O Pronto-Socorro Municipal “Doutor Janjão” continua sendo a pedra no sapato da administração. Há médicos e funcionários de menos e pacientes demais. Não há conforto, a orientação aos pacientes é precária e os atendentes não estão entre os mais amistosos da rede pública.
Ontem, a fim de comparar os dois sistemas (PS e UBS), a reportagem permaneceu por mais de duas horas na sala de recepção do “Janjão”. Pacientes que chegaram de manhã e outros, por volta do meio-dia, amargavam uma espera pelo atendimento que podia chegar a quatro horas.
Eduardo Henrique de Souza, 21, sapateiro, chegou ao PS às 12h20 com fortes dores de estômago. Foi atendido às 15h52. Saiu sete minutos depois. Reclamou do atendimento do médico, que não o teria examinado, mas, mesmo assim, receitado uma injeção que o paciente não conhecia. O tempo de espera também não foi considerado para fins de atestado médico.

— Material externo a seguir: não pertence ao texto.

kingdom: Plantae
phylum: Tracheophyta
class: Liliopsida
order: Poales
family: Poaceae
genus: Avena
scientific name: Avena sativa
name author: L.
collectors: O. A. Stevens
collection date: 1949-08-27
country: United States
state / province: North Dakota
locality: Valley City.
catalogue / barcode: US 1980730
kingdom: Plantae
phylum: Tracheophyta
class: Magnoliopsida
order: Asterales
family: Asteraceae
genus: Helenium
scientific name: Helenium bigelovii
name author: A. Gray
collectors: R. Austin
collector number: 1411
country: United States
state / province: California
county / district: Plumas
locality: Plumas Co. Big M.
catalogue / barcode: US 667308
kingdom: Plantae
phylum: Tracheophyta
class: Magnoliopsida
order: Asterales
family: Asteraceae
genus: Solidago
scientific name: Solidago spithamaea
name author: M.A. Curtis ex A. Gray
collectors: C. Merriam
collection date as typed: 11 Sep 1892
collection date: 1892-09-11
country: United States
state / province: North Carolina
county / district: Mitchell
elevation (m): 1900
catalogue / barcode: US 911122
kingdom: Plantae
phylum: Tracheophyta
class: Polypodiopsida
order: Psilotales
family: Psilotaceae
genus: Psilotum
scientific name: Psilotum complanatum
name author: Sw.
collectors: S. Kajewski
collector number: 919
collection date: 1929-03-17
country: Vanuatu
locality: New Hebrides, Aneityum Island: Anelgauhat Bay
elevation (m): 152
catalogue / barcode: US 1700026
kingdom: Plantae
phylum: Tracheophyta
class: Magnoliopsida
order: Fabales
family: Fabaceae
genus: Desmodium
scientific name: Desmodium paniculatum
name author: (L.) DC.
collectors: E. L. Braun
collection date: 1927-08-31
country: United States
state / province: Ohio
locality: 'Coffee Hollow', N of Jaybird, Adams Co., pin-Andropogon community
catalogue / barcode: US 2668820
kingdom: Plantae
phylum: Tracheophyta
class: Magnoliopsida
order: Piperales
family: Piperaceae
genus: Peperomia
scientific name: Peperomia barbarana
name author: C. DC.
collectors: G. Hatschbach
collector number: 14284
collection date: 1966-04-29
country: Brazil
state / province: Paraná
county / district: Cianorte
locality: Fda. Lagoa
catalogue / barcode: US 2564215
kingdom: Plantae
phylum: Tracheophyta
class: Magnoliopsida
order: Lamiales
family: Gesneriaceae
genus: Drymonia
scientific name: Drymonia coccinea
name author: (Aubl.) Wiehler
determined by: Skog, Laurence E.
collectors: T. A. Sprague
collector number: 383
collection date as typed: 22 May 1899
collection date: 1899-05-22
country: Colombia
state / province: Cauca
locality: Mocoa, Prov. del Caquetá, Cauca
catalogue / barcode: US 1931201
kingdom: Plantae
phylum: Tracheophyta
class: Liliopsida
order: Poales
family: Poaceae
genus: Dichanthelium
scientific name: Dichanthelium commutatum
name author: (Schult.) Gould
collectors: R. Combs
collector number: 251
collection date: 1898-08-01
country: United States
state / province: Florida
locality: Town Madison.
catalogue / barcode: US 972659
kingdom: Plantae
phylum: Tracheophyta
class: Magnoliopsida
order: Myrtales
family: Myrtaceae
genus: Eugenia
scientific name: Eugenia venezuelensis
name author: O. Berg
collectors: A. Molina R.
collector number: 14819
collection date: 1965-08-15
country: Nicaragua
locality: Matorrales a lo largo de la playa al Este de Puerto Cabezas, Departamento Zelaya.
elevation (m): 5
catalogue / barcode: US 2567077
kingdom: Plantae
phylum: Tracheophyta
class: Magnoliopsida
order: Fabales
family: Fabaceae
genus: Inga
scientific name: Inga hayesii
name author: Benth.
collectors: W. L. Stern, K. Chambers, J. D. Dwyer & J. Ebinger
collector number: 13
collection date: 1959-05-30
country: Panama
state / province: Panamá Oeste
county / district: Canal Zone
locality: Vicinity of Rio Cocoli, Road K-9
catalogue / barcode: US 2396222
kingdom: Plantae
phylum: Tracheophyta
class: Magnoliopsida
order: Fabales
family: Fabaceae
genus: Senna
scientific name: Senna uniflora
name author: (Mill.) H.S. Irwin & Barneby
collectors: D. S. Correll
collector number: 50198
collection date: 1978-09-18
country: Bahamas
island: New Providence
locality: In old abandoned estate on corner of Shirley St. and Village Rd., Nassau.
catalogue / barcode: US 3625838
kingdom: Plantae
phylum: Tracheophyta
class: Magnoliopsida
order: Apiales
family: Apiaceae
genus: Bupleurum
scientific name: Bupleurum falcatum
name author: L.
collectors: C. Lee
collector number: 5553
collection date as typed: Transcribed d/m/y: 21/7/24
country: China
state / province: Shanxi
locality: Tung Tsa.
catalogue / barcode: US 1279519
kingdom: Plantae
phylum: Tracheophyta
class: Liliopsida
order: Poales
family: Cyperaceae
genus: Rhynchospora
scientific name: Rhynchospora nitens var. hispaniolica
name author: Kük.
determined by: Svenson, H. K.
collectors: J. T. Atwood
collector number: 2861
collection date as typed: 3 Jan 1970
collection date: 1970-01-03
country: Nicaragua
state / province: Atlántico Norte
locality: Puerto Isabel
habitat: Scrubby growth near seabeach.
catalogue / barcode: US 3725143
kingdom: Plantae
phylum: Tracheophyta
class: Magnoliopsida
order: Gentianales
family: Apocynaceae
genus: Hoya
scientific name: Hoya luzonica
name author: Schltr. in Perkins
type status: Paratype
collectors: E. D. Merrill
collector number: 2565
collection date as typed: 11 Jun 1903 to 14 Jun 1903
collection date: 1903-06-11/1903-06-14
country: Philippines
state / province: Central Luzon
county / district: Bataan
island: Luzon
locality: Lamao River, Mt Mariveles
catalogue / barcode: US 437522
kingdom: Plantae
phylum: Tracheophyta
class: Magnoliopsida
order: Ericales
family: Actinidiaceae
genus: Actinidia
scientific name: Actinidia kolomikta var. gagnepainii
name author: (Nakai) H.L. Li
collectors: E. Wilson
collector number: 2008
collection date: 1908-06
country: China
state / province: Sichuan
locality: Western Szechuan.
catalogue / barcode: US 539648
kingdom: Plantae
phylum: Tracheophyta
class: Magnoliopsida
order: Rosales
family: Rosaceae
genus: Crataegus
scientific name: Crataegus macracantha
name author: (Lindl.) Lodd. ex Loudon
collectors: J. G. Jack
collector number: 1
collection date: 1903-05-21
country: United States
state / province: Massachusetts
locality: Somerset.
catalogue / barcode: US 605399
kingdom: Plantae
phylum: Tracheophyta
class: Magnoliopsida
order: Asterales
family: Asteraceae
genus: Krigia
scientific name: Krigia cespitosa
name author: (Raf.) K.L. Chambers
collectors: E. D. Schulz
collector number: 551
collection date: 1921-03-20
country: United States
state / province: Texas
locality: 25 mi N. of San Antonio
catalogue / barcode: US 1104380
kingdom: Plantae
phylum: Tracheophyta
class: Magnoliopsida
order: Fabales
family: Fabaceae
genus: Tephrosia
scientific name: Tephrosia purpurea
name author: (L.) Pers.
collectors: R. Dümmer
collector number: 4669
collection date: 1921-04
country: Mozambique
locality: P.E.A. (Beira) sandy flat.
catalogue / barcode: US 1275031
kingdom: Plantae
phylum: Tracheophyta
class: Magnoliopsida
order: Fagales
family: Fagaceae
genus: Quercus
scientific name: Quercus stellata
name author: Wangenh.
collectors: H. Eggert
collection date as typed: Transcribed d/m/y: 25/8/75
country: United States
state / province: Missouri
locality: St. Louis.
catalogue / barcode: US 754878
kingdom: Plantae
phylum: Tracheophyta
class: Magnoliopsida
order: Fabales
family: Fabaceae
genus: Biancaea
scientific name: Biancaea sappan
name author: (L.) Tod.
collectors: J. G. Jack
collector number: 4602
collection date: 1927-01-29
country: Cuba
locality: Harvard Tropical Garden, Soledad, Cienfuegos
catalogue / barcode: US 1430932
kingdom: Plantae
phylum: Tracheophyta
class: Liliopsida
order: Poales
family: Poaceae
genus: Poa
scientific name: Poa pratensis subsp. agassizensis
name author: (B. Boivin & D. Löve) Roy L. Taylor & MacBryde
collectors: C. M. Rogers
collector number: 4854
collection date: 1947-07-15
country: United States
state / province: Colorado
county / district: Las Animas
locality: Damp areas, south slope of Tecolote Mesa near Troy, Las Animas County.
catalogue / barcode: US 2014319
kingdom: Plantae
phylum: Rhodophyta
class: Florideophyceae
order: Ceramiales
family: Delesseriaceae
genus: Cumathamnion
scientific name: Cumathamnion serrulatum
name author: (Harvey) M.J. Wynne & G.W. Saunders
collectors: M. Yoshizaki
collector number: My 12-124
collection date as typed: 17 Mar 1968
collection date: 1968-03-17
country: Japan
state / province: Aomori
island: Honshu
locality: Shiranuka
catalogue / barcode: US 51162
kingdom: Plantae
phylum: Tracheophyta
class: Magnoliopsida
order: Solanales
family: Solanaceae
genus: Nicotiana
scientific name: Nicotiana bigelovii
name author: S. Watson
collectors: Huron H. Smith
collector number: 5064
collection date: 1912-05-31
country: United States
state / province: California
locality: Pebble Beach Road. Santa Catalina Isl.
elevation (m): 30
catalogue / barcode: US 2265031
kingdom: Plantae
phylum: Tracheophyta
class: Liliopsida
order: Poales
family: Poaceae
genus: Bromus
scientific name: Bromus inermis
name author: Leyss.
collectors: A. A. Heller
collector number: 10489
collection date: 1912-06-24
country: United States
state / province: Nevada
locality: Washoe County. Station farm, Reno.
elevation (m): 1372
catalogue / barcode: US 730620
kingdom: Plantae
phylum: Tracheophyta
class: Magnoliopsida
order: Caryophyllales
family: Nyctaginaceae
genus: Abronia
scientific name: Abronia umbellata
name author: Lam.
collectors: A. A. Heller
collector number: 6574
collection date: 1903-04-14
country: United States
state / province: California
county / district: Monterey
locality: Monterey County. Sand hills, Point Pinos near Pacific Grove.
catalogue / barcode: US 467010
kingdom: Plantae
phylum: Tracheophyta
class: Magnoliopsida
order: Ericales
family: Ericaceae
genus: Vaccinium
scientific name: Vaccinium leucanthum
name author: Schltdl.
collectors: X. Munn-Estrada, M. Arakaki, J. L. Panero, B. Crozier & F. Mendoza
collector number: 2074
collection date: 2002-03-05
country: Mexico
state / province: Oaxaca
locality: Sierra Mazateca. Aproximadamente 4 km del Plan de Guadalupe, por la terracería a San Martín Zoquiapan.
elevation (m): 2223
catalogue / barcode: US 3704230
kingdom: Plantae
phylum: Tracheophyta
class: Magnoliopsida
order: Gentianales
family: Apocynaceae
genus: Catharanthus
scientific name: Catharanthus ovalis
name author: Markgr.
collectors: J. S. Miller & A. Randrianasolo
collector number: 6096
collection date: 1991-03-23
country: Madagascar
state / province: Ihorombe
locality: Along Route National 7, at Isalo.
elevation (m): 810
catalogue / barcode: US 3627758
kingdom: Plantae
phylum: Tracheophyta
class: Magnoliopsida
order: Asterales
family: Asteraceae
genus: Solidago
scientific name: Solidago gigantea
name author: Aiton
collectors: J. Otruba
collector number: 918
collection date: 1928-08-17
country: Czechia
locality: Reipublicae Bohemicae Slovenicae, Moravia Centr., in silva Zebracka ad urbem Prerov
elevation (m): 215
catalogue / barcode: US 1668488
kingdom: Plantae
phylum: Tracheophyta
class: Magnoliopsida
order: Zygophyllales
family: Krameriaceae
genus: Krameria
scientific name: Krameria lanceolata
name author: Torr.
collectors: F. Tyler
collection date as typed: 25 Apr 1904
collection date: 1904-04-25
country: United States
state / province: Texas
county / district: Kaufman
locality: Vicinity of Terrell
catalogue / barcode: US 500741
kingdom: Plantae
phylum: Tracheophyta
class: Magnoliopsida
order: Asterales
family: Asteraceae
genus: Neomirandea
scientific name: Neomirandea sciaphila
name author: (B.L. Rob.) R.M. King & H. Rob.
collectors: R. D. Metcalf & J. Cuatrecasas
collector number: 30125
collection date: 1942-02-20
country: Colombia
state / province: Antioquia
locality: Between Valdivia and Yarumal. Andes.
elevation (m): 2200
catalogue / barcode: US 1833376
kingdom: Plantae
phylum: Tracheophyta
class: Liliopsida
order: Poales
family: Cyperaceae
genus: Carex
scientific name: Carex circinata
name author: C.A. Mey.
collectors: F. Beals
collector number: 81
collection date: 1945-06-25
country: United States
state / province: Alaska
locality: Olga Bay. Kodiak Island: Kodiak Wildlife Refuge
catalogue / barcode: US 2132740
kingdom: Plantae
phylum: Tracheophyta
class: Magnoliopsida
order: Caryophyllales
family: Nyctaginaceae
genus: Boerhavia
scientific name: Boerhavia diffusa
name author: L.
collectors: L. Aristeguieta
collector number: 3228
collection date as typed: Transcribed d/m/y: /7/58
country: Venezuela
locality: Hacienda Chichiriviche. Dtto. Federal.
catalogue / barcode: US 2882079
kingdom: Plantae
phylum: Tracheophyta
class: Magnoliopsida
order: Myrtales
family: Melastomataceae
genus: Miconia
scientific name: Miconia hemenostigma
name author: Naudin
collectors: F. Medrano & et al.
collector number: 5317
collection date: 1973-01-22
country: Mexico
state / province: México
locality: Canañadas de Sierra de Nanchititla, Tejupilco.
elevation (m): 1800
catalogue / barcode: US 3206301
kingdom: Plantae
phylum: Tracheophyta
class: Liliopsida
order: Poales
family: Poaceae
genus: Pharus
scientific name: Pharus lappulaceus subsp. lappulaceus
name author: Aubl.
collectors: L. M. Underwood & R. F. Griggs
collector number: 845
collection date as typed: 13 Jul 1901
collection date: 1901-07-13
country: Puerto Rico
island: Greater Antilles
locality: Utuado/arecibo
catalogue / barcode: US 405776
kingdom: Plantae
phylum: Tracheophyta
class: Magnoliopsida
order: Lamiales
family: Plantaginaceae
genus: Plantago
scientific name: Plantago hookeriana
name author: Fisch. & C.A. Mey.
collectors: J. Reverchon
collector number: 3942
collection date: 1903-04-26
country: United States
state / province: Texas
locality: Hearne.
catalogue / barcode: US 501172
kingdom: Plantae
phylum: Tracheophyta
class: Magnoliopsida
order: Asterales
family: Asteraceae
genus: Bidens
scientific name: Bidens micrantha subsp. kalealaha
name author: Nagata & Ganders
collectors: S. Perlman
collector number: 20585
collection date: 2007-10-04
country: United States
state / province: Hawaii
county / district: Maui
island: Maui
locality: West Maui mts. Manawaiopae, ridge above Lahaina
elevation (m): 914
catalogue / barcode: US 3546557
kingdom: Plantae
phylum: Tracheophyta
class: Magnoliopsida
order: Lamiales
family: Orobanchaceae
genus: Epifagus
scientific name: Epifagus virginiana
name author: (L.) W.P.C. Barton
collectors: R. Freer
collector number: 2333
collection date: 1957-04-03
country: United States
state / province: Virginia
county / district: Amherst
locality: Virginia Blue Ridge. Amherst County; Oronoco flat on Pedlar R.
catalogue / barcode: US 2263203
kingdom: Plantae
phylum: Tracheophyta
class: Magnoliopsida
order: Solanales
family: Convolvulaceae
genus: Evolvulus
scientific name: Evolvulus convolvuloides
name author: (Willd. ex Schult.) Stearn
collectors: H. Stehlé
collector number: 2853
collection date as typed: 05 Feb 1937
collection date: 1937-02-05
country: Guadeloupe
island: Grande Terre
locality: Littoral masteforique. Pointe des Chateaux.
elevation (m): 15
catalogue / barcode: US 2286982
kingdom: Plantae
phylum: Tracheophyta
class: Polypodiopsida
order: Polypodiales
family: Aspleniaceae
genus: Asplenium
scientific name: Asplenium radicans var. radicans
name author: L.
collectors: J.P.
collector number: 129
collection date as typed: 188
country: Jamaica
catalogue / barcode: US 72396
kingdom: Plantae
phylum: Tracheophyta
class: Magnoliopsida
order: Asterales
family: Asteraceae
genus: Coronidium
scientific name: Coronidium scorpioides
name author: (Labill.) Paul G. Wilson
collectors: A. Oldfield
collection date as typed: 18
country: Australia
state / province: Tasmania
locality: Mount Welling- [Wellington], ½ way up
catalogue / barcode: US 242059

O documento apontava o horário de atendimento entre 16 e 17 horas.
Esta foi a segunda vez em que Souza, segundo afirmou, foi atendido no PS. Pela sua descrição, o resultado do atendimento foi pífio. “Pior é que vim para cá depois de passar por três UBS (Brasilândia, Aeroporto e Paulistano)”, disse.
Às 16h30, perto de 40 pessoas aguardavam o atendimento.
Lotado permanentemente, não há espaço para circulação, as cadeiras não oferecem conforto nem mesmo para quem passará poucos minutos sentado e uma poluição visual, com cartazes que divulgam de tudo, inclusive a venda de um saxofone.
A alta demanda cria um círculo vicioso em que médicos passam os olhos pelos pacientes e, na maioria das vezes, fazem um atendimento que deixa a desejar.
Para o secretário Alexandre Ferreira, da Saúde, o quadro se repete porque o usuário recorre ao PS ao menor sinal de indisposição, ignorando a unidade básica de seu bairro ou região, que poderia atendê-lo com horário marcado.